Nonton ‘Tiger Show’ dengan Teknik Penyamaran

Nonton ‘Tiger Show’ dengan Teknik Penyamaran

seasunphuket.com

Pertama kali mendengar soal Tiger Show dan Ping Pong Show di Thailand, muncul rasa penasaran yang sulit dibendung. Mendengar cerita tanpa lihat yang asli, muncul perasaan tidak tenang. Browsing videonya di internet nggak pernah nemu. Mungkin lebih mudah nyari film biru daripada itu.

Waktu punya kesempatan jalan-jalan ke Thailand – tepatnya ke Phuket – bareng seorang sahabat, namanya Vidya, saya pun bikin perjanjian sama anak itu. Vidya harus menemani saya nonton Tiger Show dan Ping Pong Show, apapun yang terjadi. Sebagai balasannya, saya juga harus rela menemani dia ke Museum Madame Tussauds di Bangkok.

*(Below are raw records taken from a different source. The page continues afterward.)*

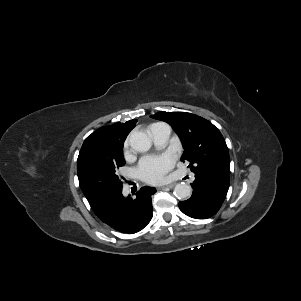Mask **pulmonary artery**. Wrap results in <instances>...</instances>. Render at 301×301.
I'll return each instance as SVG.
<instances>
[{
  "label": "pulmonary artery",
  "instance_id": "pulmonary-artery-1",
  "mask_svg": "<svg viewBox=\"0 0 301 301\" xmlns=\"http://www.w3.org/2000/svg\"><path fill=\"white\" fill-rule=\"evenodd\" d=\"M148 132L154 144L158 147H162L167 143L170 137L171 128L165 123H154L149 127Z\"/></svg>",
  "mask_w": 301,
  "mask_h": 301
}]
</instances>
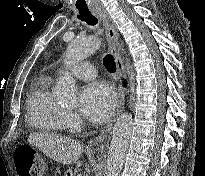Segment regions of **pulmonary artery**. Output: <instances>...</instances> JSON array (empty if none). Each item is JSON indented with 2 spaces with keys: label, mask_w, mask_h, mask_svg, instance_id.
I'll use <instances>...</instances> for the list:
<instances>
[{
  "label": "pulmonary artery",
  "mask_w": 205,
  "mask_h": 176,
  "mask_svg": "<svg viewBox=\"0 0 205 176\" xmlns=\"http://www.w3.org/2000/svg\"><path fill=\"white\" fill-rule=\"evenodd\" d=\"M58 72H62V69H59ZM72 74L81 79H93L96 76V70L93 65L80 61L75 63L71 67Z\"/></svg>",
  "instance_id": "e3ab8cb5"
}]
</instances>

Show itu sebetulnya banyak dijumpai di sejumlah bar sepanjang Bangla Road, tempat kami menginap malam itu. Tapi, menurut informasi, risikonya terlalu besar. “Gue aja ke bar gituan abis 1,5 juta beberapa jam doang. Tiap kontak mata dimintain tip,” kata seorang teman.

Kemudian Om Noni, seorang pemandu wisata asal Indonesia yang sudah lama tinggal di Phuket dan punya usaha tur di sana, juga bilang, “Kalian jangan nonton itu di bar deh, saya khawatir. Nanti ngeliat kalian masih kecil-kecil takutnya dibohongin lagi.”

Ya ampun, masih kecil-kecil katanya. Ada apa ya sama orang-orang di Thailand? Kok selama di sana, saya dan Vidya sering disangka anak baru lulus SMA? Kaca mana, kacaa…

Om Noni lalu memberi saran yang lebih masuk akal, yaitu menonton Tiger dan Ping Pong Show di kelab malam tempat pertunjukan, bukan di bar. Nama kelab itu adalah Wake Up Club. “Di situ jelas mereka memang khusus bikin pertunjukan. Kalau di bar-bar cuma cewek-cewek joget erotis nggak jelas. Nanti tiketnya saya pesankan, harganya 1.000 Bath,” ujarnya.

Saya dan Vidya pun setuju sama saran Om Noni. Satu permasalahan selesai. Tinggal mikirin gimana caranya bisa masuk ke kelab itu tanpa ditatap aneh sama orang-orang. Ya abis gimana, kalau kamu cewek berjilbab terus masuk kelab malam apalagi nonton cewek-cewek joget erotis gitu, kan aneh?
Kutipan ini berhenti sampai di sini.